Task directions
Work out how many lines of the data below hold the string "Rádio". Answer with that number alone.

Saved data entries:
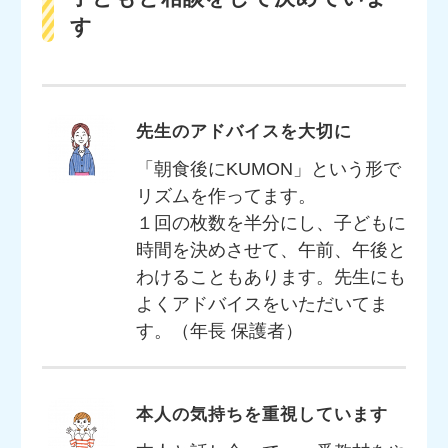
す
先生のアドバイスを大切に
「朝食後にKUMON」という形で
リズムを作ってます。
１回の枚数を半分にし、子どもに
時間を決めさせて、午前、午後と
わけることもあります。先生にも
よくアドバイスをいただいてま
す。（年長 保護者）
本人の気持ちを重視しています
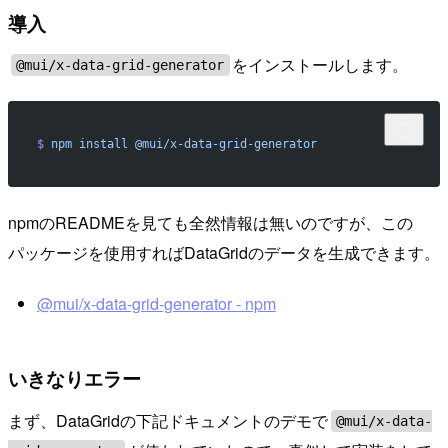
導入
をインストールします。
@mui/x-data-grid-generator
$
 npm
 install
 @mui/x-data-grid-generator
npmのREADMEを見ても全然情報は無いのですが、この
パッケージを使用すればDataGridのデータを生成できます。
@mui/x-data-grid-generator - npm
いきなりエラー
まず、DataGridの下記ドキュメントのデモで
@mui/x-data-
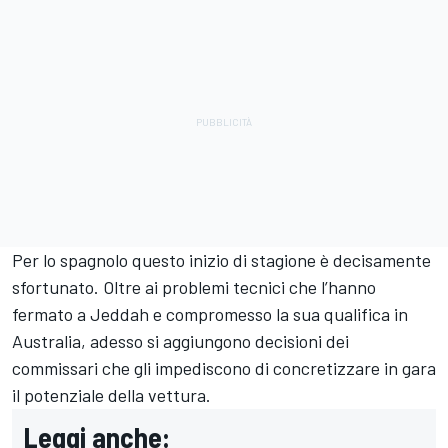
Per lo spagnolo questo inizio di stagione è decisamente
sfortunato. Oltre ai problemi tecnici che l’hanno
fermato a Jeddah e compromesso la sua qualifica in
Australia, adesso si aggiungono decisioni dei
commissari che gli impediscono di concretizzare in gara
il potenziale della vettura.
Leggi anche:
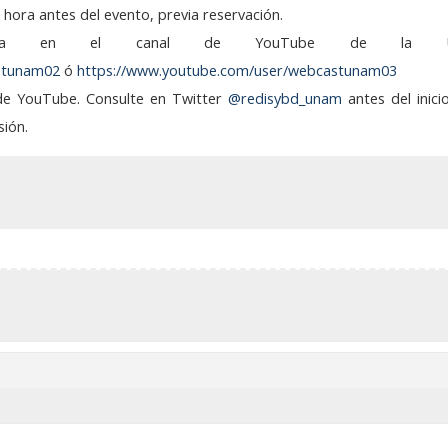
hora antes del evento, previa reservación.
nencia en el canal de YouTube de la 
stunam02
ó
https://www.youtube.com/user/webcastunam03
 de YouTube. Consulte en Twitter
@redisybd_unam
antes del inici
sión.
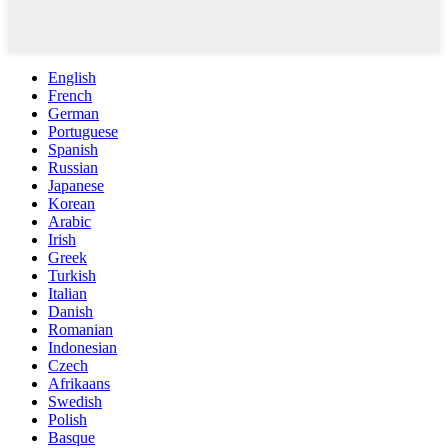
English
French
German
Portuguese
Spanish
Russian
Japanese
Korean
Arabic
Irish
Greek
Turkish
Italian
Danish
Romanian
Indonesian
Czech
Afrikaans
Swedish
Polish
Basque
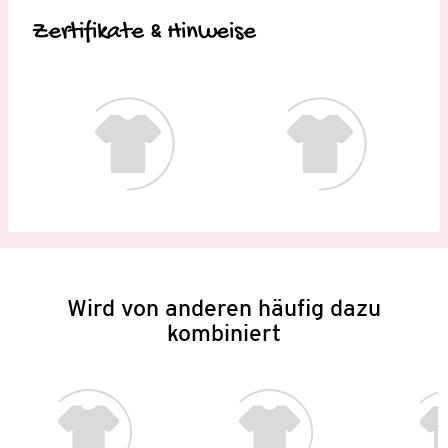
Zertifikate & Hinweise
Wird von anderen häufig dazu
kombiniert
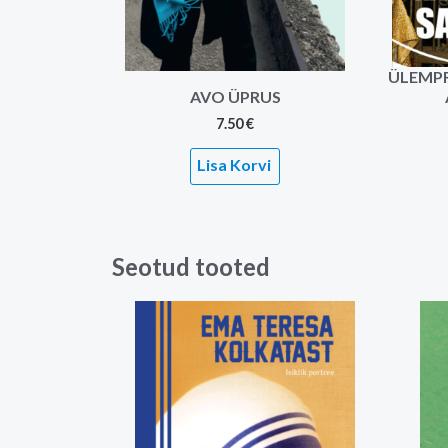
ÜLEMPR
AVO ÜPRUS
7.50
€
Lisa Korvi
Seotud tooted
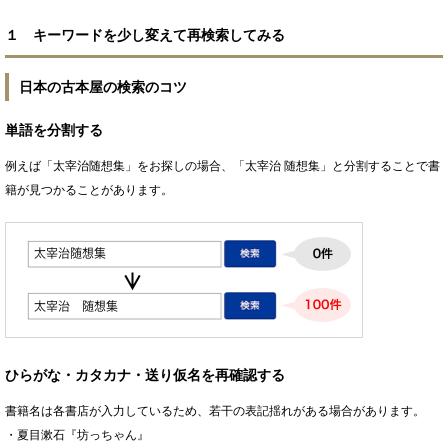
１ キーワードを少し変えて再検索してみる
日本の古本屋の検索のコツ
単語を分割する
例えば「太宰治随想集」をお探しの場合、「太宰治 随想集」と分割することで書
籍が見つかることがあります。
ひらがな・カタカナ・送り仮名を再確認する
書籍名は各書店が入力しているため、若干の表記揺れがある場合があります。
・夏目漱石『坊っちゃん』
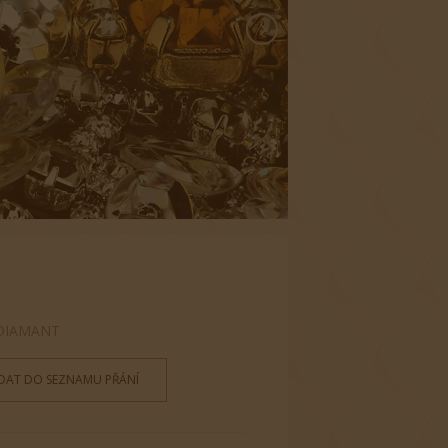
 DIAMANT
IDAT DO SEZNAMU PŘÁNÍ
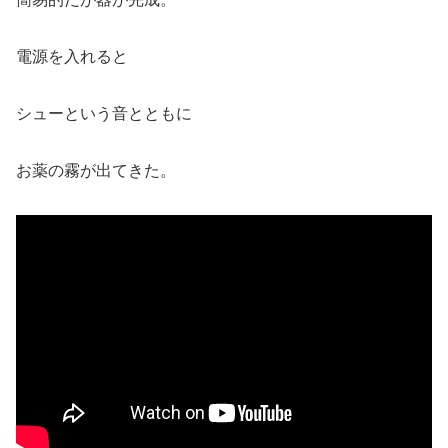
電源を入れると
シューという音とともに
お薬の霧が出てきた。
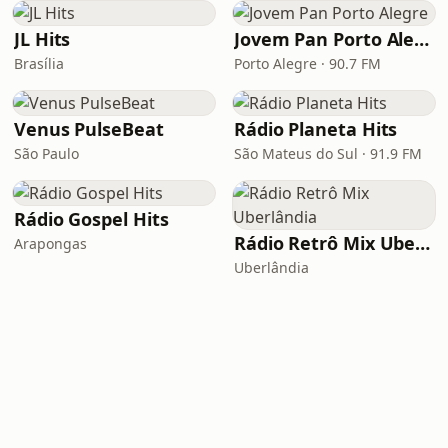
JL Hits
Jovem Pan Porto Alegre
Brasília
Porto Alegre · 90.7 FM
Venus PulseBeat
Rádio Planeta Hits
São Paulo
São Mateus do Sul · 91.9 FM
Rádio Gospel Hits
Rádio Retrô Mix Uberlândia
Arapongas
Uberlândia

Solution to this task
3